Joze Zagozen, Jansa's close aide in the past in the Democrats (SDS), and army officer Tone Krkovic, also an associate of Jansa in the past, are accused of accepting a bribe. Moreover, Ivan Crnkovic is charged with offering bribes, while Wolf is suspected of helping him.

Jansa told the press as he was exiting the courtroom that there was obviously an interest that the trial lasted as long as possible. Hearings will be held once a week, which means that the press will be able to cover a "soap opera", he added.

Jansa labelled the trial "a prosecution and political farce", wondering how to prove that he was not "at unspecified place at unspecified time", which according to him is one of the alleged arguments against him in the indictment.

He added that there was no evidence to be challenged at all. "In a nutshell, there is nothing at all there, a plain farce and absurdity."

According to Jansa, those who have indicted him do not expect to win the case in court, "but they count on a lengthy trial so that the images of me and other defendants will have a certain effect".

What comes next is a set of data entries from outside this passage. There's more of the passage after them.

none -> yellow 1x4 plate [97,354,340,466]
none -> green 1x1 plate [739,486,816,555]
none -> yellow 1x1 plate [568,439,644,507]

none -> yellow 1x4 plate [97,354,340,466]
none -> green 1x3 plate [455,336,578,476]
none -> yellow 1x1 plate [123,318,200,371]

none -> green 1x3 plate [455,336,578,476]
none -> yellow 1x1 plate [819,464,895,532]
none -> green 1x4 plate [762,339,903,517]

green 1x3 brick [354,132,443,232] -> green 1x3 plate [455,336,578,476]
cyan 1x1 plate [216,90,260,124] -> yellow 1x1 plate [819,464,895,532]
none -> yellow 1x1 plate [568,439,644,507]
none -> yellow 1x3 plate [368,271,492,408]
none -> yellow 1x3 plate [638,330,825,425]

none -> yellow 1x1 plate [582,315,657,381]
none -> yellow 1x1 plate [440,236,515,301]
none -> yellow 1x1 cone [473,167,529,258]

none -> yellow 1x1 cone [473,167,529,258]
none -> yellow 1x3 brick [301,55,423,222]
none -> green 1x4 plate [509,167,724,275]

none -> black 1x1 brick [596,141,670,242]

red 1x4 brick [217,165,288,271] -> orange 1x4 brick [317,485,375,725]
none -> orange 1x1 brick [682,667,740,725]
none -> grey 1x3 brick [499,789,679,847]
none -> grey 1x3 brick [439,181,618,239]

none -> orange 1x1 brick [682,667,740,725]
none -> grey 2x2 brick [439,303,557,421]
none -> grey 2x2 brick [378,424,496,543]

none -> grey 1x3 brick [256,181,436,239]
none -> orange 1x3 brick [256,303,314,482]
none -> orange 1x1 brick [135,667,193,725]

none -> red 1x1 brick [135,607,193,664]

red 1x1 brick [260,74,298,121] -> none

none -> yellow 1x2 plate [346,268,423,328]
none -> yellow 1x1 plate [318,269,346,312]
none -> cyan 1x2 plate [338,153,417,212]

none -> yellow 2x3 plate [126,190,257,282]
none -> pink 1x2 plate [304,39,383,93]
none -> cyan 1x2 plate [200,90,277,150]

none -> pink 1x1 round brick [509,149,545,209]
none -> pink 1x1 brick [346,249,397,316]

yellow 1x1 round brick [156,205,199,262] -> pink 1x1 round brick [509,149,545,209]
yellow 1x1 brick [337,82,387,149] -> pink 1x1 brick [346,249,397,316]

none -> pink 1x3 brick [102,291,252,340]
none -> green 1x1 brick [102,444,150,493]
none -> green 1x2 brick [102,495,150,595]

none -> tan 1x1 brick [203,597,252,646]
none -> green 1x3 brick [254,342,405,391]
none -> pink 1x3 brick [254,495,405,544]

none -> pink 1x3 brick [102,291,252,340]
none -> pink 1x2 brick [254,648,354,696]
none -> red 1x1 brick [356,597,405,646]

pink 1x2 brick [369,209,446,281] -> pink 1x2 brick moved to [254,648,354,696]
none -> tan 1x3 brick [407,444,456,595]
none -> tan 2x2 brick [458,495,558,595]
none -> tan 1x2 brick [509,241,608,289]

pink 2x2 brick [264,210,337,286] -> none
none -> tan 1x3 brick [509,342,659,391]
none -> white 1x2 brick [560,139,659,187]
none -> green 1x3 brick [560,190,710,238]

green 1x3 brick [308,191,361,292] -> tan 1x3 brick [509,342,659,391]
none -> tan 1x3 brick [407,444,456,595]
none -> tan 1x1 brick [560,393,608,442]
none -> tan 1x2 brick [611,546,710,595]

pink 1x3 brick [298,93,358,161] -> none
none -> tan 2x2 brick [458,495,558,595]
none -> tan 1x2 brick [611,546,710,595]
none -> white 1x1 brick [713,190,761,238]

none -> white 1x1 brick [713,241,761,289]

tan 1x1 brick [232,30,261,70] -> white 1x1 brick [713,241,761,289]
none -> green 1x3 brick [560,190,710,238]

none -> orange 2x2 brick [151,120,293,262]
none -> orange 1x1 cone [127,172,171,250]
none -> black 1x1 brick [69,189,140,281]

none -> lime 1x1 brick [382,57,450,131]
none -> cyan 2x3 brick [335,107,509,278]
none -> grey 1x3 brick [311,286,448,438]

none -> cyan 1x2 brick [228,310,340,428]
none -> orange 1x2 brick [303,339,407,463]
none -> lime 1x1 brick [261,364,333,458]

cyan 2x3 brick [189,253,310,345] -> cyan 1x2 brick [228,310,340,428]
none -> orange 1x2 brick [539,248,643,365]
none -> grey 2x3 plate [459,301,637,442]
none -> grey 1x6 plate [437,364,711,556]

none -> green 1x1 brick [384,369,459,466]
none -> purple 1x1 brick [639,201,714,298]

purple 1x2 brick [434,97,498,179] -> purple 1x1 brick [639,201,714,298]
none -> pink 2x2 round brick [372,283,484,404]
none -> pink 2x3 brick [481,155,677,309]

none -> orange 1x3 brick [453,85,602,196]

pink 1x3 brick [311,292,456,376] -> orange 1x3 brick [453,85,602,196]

He added that the trial was taking away his time and that his political opponents would have an advantage "in the time when the coalition is breaking apart".

One of the profs that the trial will be prolonged on purpose is the involvement of Wolf, who is in Canada and is ill, and the exclusion of painter Jure Cekuta (an alleged middleman), "who is obviously the only man from Slovenia who actually got the money".

Crnkovic said before the trial he expected an acquittal as "we haven't done anything wrong". He added after the hearing that he was not able to work because of the trial, as his company was losing deals and that its existence is threatened as the media "presented me as a criminal".

Krkovic added that he had still not been acquainted with the charges against him, and Zagozen said he had nothing to say after the first day, announcing that he would argue he was innocent.